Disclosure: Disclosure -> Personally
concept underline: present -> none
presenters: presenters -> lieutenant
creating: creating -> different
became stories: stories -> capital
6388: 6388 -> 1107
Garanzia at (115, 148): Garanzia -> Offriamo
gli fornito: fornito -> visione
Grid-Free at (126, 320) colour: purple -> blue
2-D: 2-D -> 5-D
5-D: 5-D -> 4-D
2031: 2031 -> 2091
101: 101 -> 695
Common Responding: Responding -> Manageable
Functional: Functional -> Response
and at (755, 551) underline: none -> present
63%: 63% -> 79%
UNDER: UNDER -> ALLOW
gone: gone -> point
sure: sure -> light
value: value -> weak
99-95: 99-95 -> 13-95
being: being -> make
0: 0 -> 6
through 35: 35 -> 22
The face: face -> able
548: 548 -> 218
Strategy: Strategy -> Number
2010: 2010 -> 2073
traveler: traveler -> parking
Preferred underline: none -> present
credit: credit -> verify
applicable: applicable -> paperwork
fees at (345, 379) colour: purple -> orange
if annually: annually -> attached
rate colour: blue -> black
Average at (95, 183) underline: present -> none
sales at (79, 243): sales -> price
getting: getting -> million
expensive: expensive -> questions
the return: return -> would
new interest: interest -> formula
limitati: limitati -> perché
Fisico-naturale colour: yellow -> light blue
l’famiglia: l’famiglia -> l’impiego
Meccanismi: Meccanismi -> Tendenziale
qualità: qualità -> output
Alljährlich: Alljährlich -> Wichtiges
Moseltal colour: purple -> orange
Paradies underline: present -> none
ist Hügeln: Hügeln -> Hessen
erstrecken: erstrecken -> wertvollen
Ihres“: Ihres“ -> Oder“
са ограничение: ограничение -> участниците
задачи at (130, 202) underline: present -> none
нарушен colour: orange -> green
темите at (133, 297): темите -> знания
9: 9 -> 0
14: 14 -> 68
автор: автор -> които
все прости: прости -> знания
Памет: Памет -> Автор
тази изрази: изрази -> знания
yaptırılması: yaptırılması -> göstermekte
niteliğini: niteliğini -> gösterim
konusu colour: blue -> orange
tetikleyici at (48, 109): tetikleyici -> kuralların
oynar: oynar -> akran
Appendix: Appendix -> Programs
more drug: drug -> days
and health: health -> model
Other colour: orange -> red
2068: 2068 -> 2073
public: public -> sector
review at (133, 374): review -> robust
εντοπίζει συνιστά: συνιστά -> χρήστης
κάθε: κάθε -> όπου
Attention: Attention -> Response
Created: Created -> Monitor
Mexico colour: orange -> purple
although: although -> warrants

******

▶ _Task_:
Copy the entries above word for word. Begin with the first line and stop after the line that contains "2031: 2031 -> 2091".

▶ _Solution for this exercise_:
Disclosure: Disclosure -> Personally
concept underline: present -> none
presenters: presenters -> lieutenant
creating: creating -> different
became stories: stories -> capital
6388: 6388 -> 1107
Garanzia at (115, 148): Garanzia -> Offriamo
gli fornito: fornito -> visione
Grid-Free at (126, 320) colour: purple -> blue
2-D: 2-D -> 5-D
5-D: 5-D -> 4-D
2031: 2031 -> 2091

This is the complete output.